In my undergraduate game theory course, I have a unit on game theory applied to voting. The main topic is strategic voting — that is, voting for one’s second or third choice rather than the first, to prevent an even worse result. This term, since the Democrats are pretty boring, I asked my students to rank 14 Republican candidates. Since some might not consider voting for any Republican, and some are not citizens, I did not ask for their preferences as to who should win, but their judgment as to which is the most conservative, the second-most, and so on. I asked that at least the top five be evaluated. Twenty students responded. Most ranked the minimum five, several ranked all 14 and one left several out but made a point of ranking Chris Christie last.
So who is most conservative? Well, it depends somewhat on how you count the votes. First, plurality rule — whoever gets the most first-place rankings wins. By that count, Rand Paul wins with five votes. This is a well-known fact about plurality or first-past-the-post voting: a minority who are united on one alternative can prevail over a majority who oppose that alternative but are not united on an alternative. Thus, in the recent British election, the Conservatives won a majority in Parliament with only about 37 percent of the popular vote. Pennsylvania also has plurality rule, for the most part. In some other states, if no candidate gets a majority, there is a “run-off” election with only the top two vote-getters in this second round. Since Ted Cruz came in second with four first-place votes, the runoff would have been between Cruz and Paul. Paul would have won, 10 to six (My announcement in class was based on a hasty miscount of the Cruz vote, but I believe all my errors are corrected).
In the 1700s, the Marquis de Condorcet proposed that a candidate who could beat all other candidates in two-way races should be the winner. Not all elections have a candidate who can do this, but Nobel Laureate Eric Maskin has much more recently proposed a two-stage process that would select the “Condorcet candidate” at the first round if there is one. So, do we have a Condorcet candidate in this ranking? Yes. Jeb Bush. Why does Bush defeat Paul, Cruz and the other contenders? Because Bush is listed second or third on many rankings, and on the rankings of students who chose quite differently at the first choice. This also suggests that Bush could do well if there were strategic voting.
Another way to count second and lower preferences is the “single transferable vote.” This is a multi-stage count, and at each stage the candidate with the least votes is eliminated and those who voted for him have their vote transferred to the next lower choice on their preference rankings. This is done in some elections in Australia and several other countries, and in some California cities including San Francisco. (Thanks to a student for this information.)
There is a complication since it is a little unclear how to handle ties, and while ties are uncommon in real elections, in this ranking of 14 alternatives by 20 voters, ties for last place were common. It seems pretty clear, though, that Jeb Bush is the one candidate that would survive all eliminations, regardless how ties are handled. Thus, in this case, the single transferable vote yields the Condorcet candidate — but we know that would not always be true.

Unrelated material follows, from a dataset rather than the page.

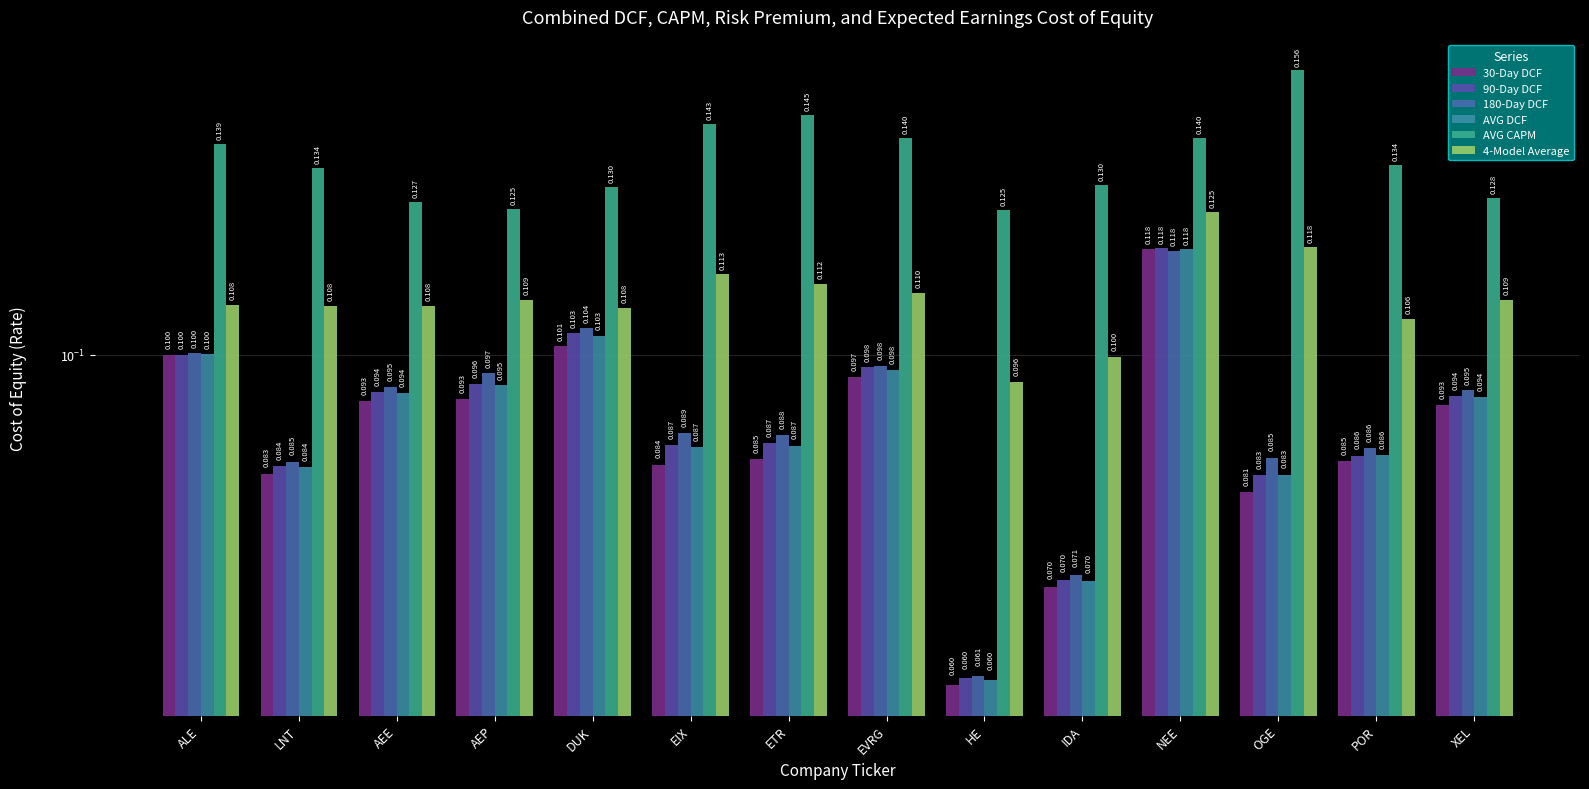

At which category is the sum across all series the highest?

NEE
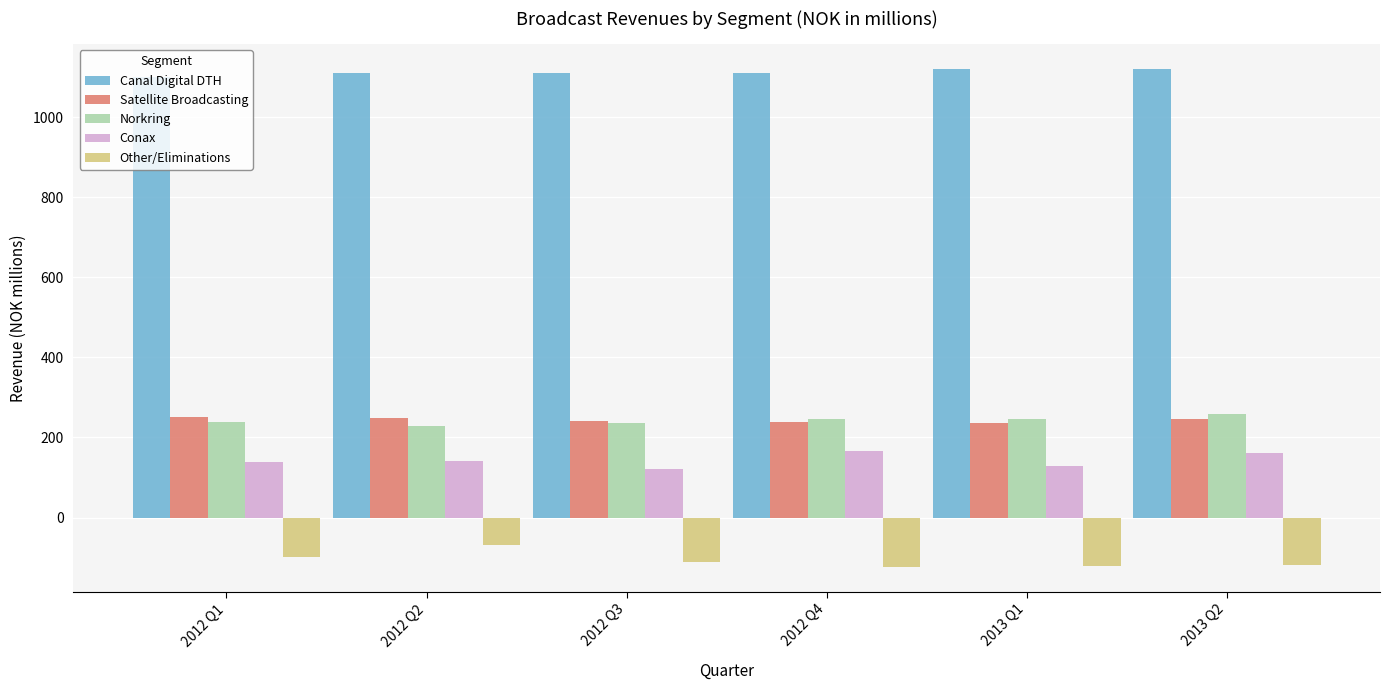

At 2013 Q2, list the series in order from largest to smallest.

Canal Digital DTH, Norkring, Satellite Broadcasting, Conax, Other/Eliminations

In the 1700s, the Chevalier de Borda was a rival of Condorcet, and he proposed a different way of using second and lower choices: give a certain number of points to each candidate for each first place ranking, one less point for a second-place vote, and so on down to nothing for a last-place vote (a spreadsheet helps). Applying the Borda count, we get — Jeb Bush! Mitt Romney, Paul and Cruz follow in that order, but are very tightly grouped about 20 points behind Bush. Carly Fiorina beats out Christie for last place.
What does this tell us about the coming election season? Maybe not much — my students probably are not representative of the voters in Republican primaries, since they are smarter but also younger and several are from other countries so perhaps less well informed.
Passing over that, though, to the extent that their perception of conservatism is representative, and if the Republicans choose the most “conservative” candidate, it looks good for Jeb Bush. Rand Paul and Ted Cruz may do very well while the field is large, but are likely to be eliminated as it narrows. In the single transferable vote enumeration, they remain in the field until it is down to four. Strategic voting might push this elimination faster. Romney should probably stay in the race; like Bush, he has high ranks — although few for first place. If Bush should stumble, Romney would probably move into his place. But, having been nominated before, he may not want to be Plan B. Santorum, despite having “come in second” four years ago, never breaks into the top five on any count.